◆ Material for this exercise:
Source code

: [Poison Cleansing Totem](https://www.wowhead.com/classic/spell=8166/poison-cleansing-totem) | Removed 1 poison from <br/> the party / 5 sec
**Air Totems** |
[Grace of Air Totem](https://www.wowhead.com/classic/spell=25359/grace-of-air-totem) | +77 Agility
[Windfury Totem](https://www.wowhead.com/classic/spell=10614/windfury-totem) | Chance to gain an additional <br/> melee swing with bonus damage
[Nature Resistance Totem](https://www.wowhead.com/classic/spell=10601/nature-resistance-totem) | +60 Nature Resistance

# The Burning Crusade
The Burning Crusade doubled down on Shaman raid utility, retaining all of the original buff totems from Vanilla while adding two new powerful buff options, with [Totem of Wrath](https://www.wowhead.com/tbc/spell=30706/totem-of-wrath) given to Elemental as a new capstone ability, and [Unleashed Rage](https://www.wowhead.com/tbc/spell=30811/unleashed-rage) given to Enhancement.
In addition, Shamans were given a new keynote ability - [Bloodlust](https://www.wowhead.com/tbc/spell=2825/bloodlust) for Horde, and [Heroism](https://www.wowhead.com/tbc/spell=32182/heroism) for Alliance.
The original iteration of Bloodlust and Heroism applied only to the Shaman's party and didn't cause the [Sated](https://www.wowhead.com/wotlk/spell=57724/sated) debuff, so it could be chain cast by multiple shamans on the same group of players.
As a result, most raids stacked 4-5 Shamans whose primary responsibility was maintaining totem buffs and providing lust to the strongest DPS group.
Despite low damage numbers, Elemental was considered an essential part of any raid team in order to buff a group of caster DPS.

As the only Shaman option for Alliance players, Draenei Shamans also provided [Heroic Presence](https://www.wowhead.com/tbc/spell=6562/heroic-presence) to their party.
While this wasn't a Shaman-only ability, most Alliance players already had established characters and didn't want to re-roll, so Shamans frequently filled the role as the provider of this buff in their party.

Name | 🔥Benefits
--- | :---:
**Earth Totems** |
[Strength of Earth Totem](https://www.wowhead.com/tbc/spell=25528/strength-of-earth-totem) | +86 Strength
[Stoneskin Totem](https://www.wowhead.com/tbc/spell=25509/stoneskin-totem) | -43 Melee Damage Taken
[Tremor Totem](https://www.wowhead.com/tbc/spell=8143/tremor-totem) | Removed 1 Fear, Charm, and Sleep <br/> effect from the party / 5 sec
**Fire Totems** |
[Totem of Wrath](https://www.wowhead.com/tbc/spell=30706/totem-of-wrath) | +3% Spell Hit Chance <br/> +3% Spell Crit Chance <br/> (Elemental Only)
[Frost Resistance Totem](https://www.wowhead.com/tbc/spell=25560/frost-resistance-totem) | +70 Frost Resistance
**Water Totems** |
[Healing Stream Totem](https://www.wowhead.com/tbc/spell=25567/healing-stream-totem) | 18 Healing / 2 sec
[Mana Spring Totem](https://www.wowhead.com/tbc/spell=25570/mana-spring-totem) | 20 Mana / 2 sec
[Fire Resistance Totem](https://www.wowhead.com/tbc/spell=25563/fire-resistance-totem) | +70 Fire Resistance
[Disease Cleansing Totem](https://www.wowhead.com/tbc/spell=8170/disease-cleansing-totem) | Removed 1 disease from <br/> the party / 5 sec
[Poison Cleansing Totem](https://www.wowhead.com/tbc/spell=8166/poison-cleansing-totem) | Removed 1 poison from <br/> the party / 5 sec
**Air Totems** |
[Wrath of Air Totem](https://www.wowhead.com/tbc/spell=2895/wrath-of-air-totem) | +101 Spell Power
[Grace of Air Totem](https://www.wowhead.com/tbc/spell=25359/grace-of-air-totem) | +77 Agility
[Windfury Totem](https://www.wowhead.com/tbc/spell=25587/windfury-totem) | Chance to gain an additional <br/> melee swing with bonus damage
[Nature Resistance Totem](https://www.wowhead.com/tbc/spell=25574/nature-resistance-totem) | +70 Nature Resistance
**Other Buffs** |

◆ Job: Scan the entries above for the word "with", then copy every line in which it occurs.

◆ Reply:
[Windfury Totem](https://www.wowhead.com/classic/spell=10614/windfury-totem) | Chance to gain an additional <br/> melee swing with bonus damage
The Burning Crusade doubled down on Shaman raid utility, retaining all of the original buff totems from Vanilla while adding two new powerful buff options, with [Totem of Wrath](https://www.wowhead.com/tbc/spell=30706/totem-of-wrath) given to Elemental as a new capstone ability, and [Unleashed Rage](https://www.wowhead.com/tbc/spell=30811/unleashed-rage) given to Enhancement.
[Windfury Totem](https://www.wowhead.com/tbc/spell=25587/windfury-totem) | Chance to gain an additional <br/> melee swing with bonus damage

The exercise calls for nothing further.